Word for word, retype the lines from the one containing "right elbow: (132, 181)" to the one containing "left shoulder: (540, 360)" below, keeping both end lines and dropping the pictures.

Human pose images with coordinates

=== Begin Enclosure ===

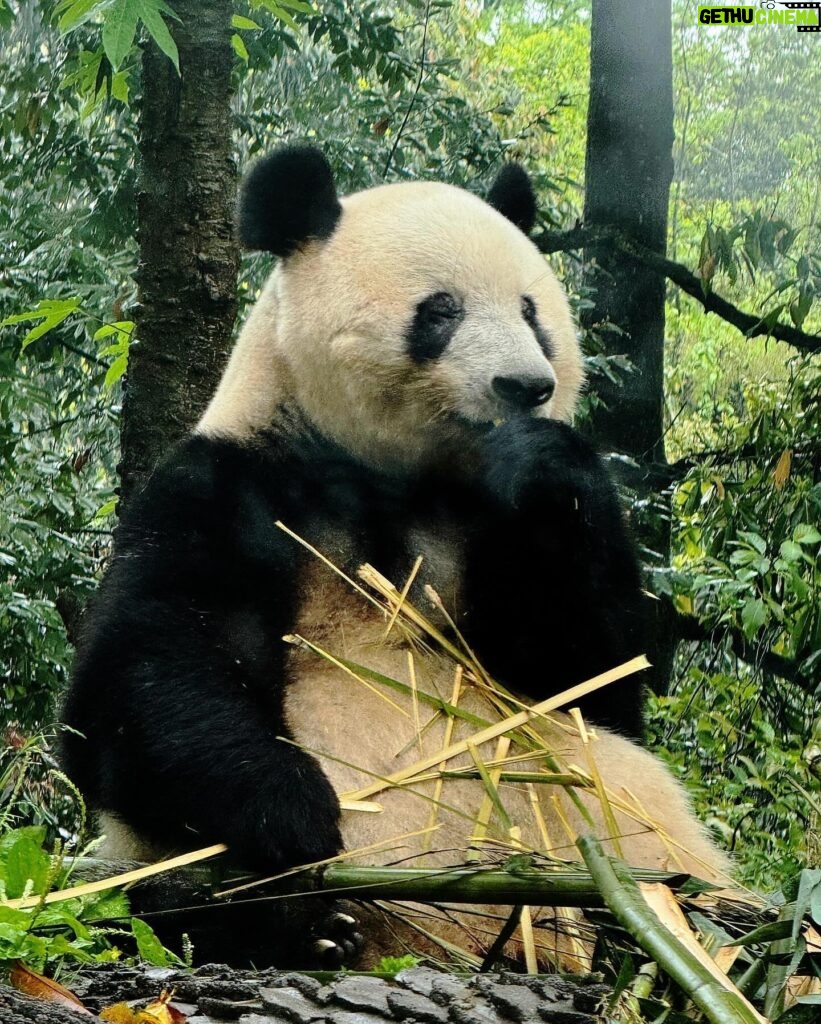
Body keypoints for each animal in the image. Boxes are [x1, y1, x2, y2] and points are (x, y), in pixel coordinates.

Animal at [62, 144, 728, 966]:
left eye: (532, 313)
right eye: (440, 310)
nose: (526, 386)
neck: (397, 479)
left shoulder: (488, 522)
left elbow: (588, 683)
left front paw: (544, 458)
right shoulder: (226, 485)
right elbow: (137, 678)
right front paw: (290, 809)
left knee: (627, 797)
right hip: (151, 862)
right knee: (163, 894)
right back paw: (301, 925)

=== End Enclosure ===
=== Begin Enclosure ===

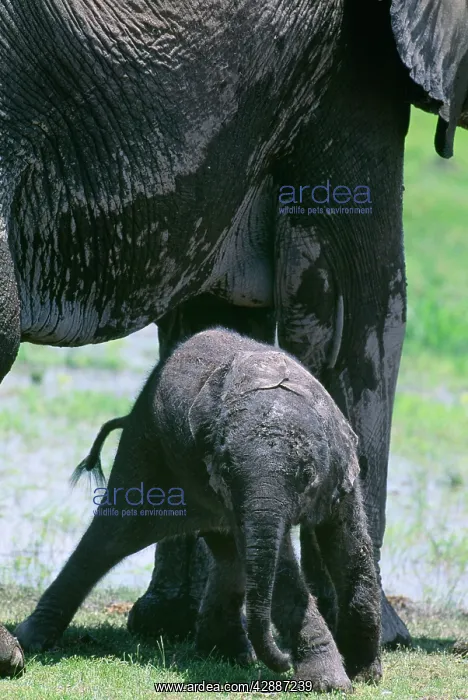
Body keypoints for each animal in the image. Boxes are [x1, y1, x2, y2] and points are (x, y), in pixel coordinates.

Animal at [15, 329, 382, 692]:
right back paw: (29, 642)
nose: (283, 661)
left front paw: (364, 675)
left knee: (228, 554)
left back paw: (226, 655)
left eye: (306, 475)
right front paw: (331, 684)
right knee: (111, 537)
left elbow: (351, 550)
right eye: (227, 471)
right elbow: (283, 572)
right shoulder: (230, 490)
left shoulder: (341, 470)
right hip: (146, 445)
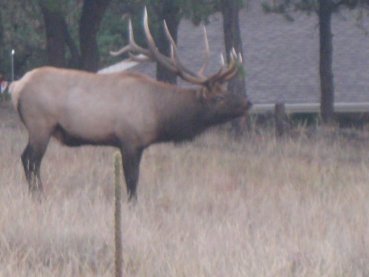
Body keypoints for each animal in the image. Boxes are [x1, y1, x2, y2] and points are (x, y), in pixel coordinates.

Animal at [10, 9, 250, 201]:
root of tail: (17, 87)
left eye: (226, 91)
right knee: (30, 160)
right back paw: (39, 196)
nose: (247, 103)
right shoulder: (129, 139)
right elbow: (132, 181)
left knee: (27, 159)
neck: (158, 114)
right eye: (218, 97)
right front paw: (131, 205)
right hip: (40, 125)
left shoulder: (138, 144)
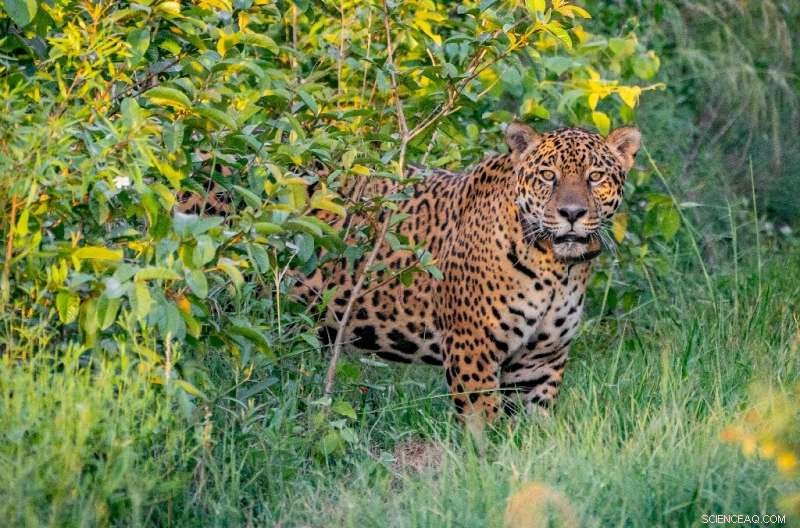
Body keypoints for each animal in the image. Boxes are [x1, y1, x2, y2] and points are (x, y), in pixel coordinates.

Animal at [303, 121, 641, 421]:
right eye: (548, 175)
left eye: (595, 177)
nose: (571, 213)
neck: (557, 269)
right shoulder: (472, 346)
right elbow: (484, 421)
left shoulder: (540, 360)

=== End Enclosure ===

Written response
right elbow: (132, 181)
left knee: (27, 159)
neck: (158, 114)
right eye: (218, 97)
right front paw: (131, 205)
right hip: (40, 125)
left shoulder: (138, 144)
Body keypoints for each animal in the image. Boxes are [x1, y1, x2, y2] and points are (x, y), in pixel coordinates.

Animal at [303, 121, 641, 421]:
right eye: (548, 175)
left eye: (595, 177)
nose: (571, 213)
neck: (557, 269)
right shoulder: (472, 346)
right elbow: (484, 421)
left shoulder: (540, 360)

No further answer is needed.